→ **WHAT IS EXPECTED**:
Read the records below and copy each line that contains "scripts".

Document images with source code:
■ ■ ■ ■ ■
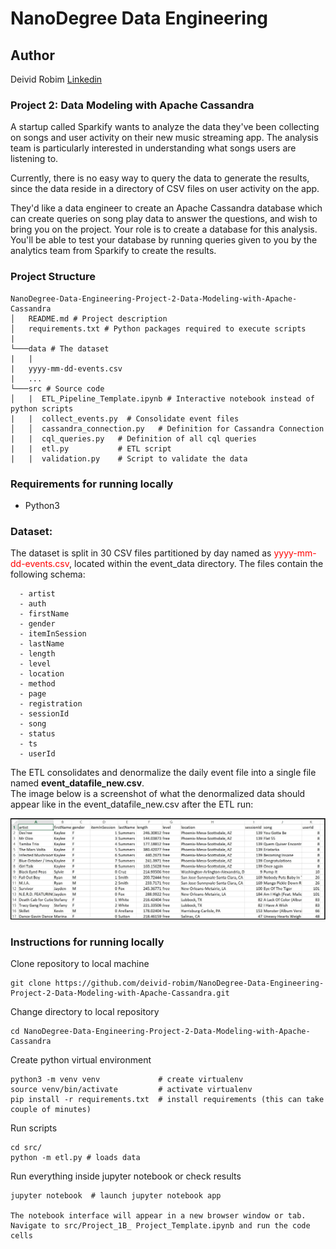 # NanoDegree Data Engineering 

## Author 
Deivid Robim [Linkedin](https://www.linkedin.com/in/deivid-robim-200b3330/)

### Project 2: Data Modeling with Apache Cassandra

A startup called Sparkify wants to analyze the data they've been collecting on songs and user activity on their new music streaming app. The analysis team is particularly interested in understanding what songs users are listening to. 

Currently, there is no easy way to query the data to generate the results, since the data reside in a directory of CSV files on user activity on the app.

They'd like a data engineer to create an Apache Cassandra database which can create queries on song play data to answer the questions, and wish to bring you on the project. Your role is to create a database for this analysis. You'll be able to test your database by running queries given to you by the analytics team from Sparkify to create the results.

### Project Structure
```
NanoDegree-Data-Engineering-Project-2-Data-Modeling-with-Apache-Cassandra
│   README.md # Project description
│   requirements.txt # Python packages required to execute scripts
|
└───data # The dataset 
|   |               
|   yyyy-mm-dd-events.csv
|   ...
└───src # Source code      
│   |  ETL_Pipeline_Template.ipynb # Interactive notebook instead of python scripts
|   |  collect_events.py  # Consolidate event files
│   │  cassandra_connection.py   # Definition for Cassandra Connection
|   |  cql_queries.py   # Definition of all cql queries
|   |  etl.py           # ETL script
|   |  validation.py    # Script to validate the data
```

### Requirements for running locally
- Python3 

### Dataset:
The dataset is split in 30 CSV files partitioned by day named as <font color=red>yyyy-mm-dd-events.csv</font>, located within the event_data directory.
The files contain the following schema: 
```
  - artist
  - auth
  - firstName
  - gender
  - itemInSession
  - lastName
  - length
  - level
  - location
  - method
  - page
  - registration
  - sessionId
  - song
  - status
  - ts
  - userId
```
The ETL consolidates and denormalize the daily event file into a single file named **event_datafile_new.csv**.<br>
The image below is a screenshot of what the denormalized data should appear like in the event_datafile_new.csv after the ETL run:<br>

<img src="images/image_event_datafile_new.jpg">

### Instructions for running locally

Clone repository to local machine
```
git clone https://github.com/deivid-robim/NanoDegree-Data-Engineering-Project-2-Data-Modeling-with-Apache-Cassandra.git
```

Change directory to local repository
```
cd NanoDegree-Data-Engineering-Project-2-Data-Modeling-with-Apache-Cassandra
```

Create python virtual environment
```
python3 -m venv venv             # create virtualenv
source venv/bin/activate         # activate virtualenv
pip install -r requirements.txt  # install requirements (this can take couple of minutes)
```

Run scripts
```
cd src/
python -m etl.py # loads data
```

Run everything inside jupyter notebook or check results
```
jupyter notebook  # launch jupyter notebook app

The notebook interface will appear in a new browser window or tab.
Navigate to src/Project_1B_ Project_Template.ipynb and run the code cells
```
■ ■ ■ ■ ■
→ **THE COMPLETED TASK**:
│   requirements.txt # Python packages required to execute scripts
│   |  ETL_Pipeline_Template.ipynb # Interactive notebook instead of python scripts
Run scripts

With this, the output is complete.